_EXPLORE THE MATERIAL_
1. In the blog post about a busy month, for how many people was the supper party arranged?
2. Continue the blog post about a busy month from its final sentence, writing in the same voice.

_STUDY TEXT_
◇ ◇ ◇ ◇ ◇ ◇ ◇

House to Home, Heart to Hearth

8 12 2009

Now then, dear friends. Can it be a month? Yes, it can. What a month!

In the last 30 days I have:

Written a hundred Christmas / Yule cards, moved house, had flu twice (same bout, with an irritating hiatus in the middle), made Christmas puddings, painted the sitting room, been to London, finished my Christmas shopping, organised a supper party for 35 people, started a degree-level course with all the attendant hoopla and gubbins, hosted friends from far away, and run a house and more importantly a three-year-old. Not bad, when you look back on it all. The third week out of four was spent flat on my back in bed, wheezing stertoriously and wishing for a new thorax.

◇ ◇ ◇ ◇ ◇ ◇ ◇

_Saved entries_
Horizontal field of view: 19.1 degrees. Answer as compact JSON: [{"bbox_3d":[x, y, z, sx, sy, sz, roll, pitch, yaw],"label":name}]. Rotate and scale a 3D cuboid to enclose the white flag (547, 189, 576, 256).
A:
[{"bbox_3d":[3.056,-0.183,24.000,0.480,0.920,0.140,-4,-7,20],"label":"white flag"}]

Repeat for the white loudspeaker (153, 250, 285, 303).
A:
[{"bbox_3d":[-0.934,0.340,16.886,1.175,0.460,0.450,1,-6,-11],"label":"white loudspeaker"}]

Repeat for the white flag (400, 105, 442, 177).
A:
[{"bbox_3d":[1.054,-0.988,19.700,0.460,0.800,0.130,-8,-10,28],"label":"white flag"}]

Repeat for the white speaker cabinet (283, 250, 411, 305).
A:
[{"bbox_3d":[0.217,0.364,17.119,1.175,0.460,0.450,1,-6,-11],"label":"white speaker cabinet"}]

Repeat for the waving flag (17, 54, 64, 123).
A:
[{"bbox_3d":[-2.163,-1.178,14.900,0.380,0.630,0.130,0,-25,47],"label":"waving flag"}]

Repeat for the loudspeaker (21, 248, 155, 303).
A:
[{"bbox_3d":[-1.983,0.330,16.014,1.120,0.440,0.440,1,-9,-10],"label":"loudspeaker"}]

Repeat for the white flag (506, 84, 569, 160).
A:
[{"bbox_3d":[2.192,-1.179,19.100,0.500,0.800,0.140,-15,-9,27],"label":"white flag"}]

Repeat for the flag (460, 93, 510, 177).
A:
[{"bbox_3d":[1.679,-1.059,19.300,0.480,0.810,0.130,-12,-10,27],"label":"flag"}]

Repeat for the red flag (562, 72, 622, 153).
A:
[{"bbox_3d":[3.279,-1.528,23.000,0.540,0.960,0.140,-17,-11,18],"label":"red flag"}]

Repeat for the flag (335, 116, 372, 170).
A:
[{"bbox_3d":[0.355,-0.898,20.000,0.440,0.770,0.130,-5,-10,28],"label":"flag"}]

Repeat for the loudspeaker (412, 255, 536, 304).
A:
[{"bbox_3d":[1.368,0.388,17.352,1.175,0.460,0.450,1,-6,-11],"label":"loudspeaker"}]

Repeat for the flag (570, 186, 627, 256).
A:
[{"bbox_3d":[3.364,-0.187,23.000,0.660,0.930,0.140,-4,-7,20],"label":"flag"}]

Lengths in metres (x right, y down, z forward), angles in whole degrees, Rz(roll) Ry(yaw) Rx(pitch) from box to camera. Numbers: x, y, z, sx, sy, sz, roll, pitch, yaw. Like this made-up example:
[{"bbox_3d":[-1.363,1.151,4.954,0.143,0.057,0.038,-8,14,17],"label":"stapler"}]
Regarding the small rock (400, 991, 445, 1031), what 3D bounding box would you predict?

◇ ◇ ◇ ◇ ◇ ◇ ◇

_RESPONSES TO THE TASKS_
1. It was arranged for 35 people.

2.
So it’s Yule shortly, and Christmas shortly after that, and I’m really, most excellently glad of this, and of the two week’s break I am owed and which I am darned well going to take this year. I was meant to be off last year, but we had an emergency contract drop in on the 27th December which entailed me and one of the Directors frantically getting a team together prior to the New Year. Bummer. Not this year though.

This year, for the first time ever, I am hosting Christmas for my dear family, and at Three Chimneys to boot. My parents, and one of my brothers and his partner, myself, the BB and my darling Boostermouse. Our festivities begin next Wednesday with Rowan’s debut performance in the Nativity as the Innkeeper. At his practice last week, he solemnly informed Mary and Joseph that they couldn’t come in as there was no room at the bar… one generally prays for death when one’s children utter such solecisms but I have to say I laughed my socks off and have been dining out on it ever since. He’s just as bossy as me and will, most likely, run the whole show from the centre of the stage and at the top of his lungs.

After that, I’m out to dinner and drinks on Thursday with my dearest friend Seshat – Thai and a couple of snifters and some wassail and general catch-up as we’ve been ships that pass in the night of late. Living 25 miles from her doesn’t help matters but all I need to do is get off my lazy butt and make the effort!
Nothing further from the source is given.